Le Manifatture Teatrali Milanesi producono invece un interessante «kit didattico» attorno al loro L’arte della menzogna, un monologo scritto da Valeria Cavalli e da lei diretto con Claudio Intropido. I destinatari sono gli insegnanti, sponda per i riceventi primari, gli alunni. Il tema dell’omosessualità è associato alla difficoltà di posizionare un’identità complessa dentro a un mondo che pare organizzare le proprie conoscenze sul principio di riconoscibilità. Il generoso lavoro dell’attore, Andrea Robbiano, consegna al pubblico dai 12 anni in su una narrazione in prima persona che attraversa il vissuto di un giovane milanese tormentato – fin dalla prima adolescenza – da una straordinaria capacità di mentire, risolta solo nell’ultima frase, quando Diego riesce a confessare al padre, severo carabiniere, il suo “peccato originale”. Ma per farlo dovrà prima vomitare tutte le bugie accumulate sullo stomaco, una per ogni importante scelta di vita, dallo sport preferito alla carriera nell’Arma.

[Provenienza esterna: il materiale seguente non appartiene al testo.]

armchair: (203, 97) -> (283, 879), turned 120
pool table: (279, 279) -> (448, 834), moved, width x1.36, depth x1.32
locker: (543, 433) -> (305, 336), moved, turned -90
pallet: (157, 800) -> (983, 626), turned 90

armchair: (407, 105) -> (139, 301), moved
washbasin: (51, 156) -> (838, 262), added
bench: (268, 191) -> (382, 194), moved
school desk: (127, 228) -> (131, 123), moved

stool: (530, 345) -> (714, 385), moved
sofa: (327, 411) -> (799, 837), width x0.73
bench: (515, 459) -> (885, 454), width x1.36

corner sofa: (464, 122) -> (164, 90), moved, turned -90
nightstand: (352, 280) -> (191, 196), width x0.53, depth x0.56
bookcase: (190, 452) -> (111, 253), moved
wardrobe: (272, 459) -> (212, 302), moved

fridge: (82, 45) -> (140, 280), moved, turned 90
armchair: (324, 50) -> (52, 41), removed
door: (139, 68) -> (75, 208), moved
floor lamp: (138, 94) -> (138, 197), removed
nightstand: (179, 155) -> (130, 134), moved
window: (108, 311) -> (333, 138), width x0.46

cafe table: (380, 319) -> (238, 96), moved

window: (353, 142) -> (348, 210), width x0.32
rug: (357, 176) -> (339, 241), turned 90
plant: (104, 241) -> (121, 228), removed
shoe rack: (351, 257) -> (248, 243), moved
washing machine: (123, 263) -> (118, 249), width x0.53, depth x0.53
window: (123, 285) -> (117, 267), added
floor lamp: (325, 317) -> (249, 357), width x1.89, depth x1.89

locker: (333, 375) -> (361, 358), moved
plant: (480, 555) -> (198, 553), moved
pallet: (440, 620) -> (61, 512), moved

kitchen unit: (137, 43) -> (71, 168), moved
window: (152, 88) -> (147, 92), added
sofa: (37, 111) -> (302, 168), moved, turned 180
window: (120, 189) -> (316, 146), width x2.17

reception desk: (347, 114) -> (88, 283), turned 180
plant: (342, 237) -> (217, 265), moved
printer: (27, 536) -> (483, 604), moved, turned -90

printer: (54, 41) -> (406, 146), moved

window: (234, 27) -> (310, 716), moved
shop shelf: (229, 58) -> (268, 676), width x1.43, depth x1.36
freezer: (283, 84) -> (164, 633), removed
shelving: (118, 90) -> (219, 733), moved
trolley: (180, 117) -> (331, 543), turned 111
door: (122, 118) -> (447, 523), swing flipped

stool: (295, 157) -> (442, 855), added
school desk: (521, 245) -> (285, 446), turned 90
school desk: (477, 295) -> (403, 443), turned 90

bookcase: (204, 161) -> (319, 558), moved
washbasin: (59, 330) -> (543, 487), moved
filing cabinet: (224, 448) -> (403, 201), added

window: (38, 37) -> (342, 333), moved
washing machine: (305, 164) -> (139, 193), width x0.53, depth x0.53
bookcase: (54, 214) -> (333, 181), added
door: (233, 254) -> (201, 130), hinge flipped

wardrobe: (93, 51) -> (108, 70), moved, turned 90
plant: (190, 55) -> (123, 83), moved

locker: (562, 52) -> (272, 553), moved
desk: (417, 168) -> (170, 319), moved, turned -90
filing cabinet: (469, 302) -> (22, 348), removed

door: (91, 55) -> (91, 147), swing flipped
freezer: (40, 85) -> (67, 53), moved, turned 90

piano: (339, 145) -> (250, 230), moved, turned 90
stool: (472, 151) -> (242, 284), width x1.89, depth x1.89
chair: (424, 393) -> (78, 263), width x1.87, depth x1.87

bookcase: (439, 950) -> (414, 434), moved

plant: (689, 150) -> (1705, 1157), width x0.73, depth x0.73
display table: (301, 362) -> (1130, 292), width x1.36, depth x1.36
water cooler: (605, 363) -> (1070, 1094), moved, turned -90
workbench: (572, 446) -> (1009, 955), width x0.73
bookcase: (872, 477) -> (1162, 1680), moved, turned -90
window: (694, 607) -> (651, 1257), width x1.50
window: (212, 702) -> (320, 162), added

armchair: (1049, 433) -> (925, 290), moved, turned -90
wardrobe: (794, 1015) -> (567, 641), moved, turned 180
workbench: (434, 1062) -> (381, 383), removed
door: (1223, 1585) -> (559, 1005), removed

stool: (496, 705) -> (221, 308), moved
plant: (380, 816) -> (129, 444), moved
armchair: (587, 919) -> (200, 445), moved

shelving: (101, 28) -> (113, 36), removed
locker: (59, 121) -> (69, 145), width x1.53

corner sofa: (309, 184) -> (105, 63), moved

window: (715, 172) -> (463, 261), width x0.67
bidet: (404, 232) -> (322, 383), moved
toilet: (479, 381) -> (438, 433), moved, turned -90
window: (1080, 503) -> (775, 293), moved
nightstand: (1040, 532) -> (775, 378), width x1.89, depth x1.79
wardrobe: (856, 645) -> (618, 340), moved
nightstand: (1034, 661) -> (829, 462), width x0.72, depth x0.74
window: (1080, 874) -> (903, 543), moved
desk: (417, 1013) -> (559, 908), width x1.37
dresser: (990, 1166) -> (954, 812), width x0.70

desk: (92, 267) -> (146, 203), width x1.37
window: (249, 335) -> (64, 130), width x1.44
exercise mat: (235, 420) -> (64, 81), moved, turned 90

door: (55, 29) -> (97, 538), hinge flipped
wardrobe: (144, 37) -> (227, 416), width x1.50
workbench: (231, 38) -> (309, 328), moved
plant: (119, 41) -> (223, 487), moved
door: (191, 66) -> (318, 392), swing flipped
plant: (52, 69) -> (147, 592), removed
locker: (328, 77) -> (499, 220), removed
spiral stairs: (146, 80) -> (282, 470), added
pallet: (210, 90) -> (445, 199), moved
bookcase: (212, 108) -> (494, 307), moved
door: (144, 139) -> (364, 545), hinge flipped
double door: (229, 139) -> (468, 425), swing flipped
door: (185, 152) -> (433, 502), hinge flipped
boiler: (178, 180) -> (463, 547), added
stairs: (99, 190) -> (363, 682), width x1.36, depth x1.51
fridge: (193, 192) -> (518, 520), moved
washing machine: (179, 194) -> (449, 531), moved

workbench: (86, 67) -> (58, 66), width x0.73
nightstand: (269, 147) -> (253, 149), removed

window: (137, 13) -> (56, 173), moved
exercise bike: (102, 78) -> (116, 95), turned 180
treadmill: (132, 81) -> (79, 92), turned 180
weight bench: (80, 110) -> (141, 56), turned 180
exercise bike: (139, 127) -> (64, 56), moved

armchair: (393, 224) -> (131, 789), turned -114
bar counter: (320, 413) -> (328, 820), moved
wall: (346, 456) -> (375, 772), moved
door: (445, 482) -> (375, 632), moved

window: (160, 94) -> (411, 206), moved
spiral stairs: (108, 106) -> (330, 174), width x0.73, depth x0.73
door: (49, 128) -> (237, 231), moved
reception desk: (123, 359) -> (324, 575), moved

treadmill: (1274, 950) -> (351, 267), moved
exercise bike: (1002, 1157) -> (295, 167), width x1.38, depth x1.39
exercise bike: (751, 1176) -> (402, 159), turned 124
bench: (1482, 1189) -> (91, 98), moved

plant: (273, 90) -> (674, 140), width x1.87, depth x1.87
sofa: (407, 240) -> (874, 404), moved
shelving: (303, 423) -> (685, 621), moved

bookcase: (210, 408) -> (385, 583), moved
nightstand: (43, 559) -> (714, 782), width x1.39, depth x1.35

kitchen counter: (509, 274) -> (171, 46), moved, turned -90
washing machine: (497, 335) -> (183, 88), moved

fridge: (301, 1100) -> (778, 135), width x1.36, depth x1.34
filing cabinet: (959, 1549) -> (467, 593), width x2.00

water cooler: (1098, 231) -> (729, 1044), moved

È dunque interessante, da un punto di vista drammaturgico, questa sorta di “effetto domino” che, innescato da una giustapposizione di compromessi verso una società conformista, srotola d’un tratto un’intera coscienza. Le perplessità restano però riguardo alla messa in opera del linguaggio teatrale. Se il kit didattico è curato nel dettaglio e disegna uno schema di contatto che dimostra di conoscere alla perfezione il destinatario, la scelta di incaricare un solo attore di un’autobiografia incespica con l’idea di partenza. La definizione di un’identità complessa si realizza qui a contatto con altre identità molto più bidimensionali, proiettando sul lavoro fisico e vocale un mondo interno che non contempla a fondo le ragioni di certe chiusure mentali. Se pur originale è la messa in musica di certi passaggi dentro una narrazione cantata e suonata alla chitarra, la catarsi del personaggio – presentato fin dal principio come fiancheggiatore degli spettatori che a propria volta chiede comprensione – resta allora imprigionata dentro la fatica (emotiva e fisica) del protagonista. Questi accentra su di sé l’attenzione in una narrazione fortemente didattica, a tratti a rischio di non problematizzare a sufficienza il punto di vista contro il quale quella verità rivelata vorrebbe ergersi.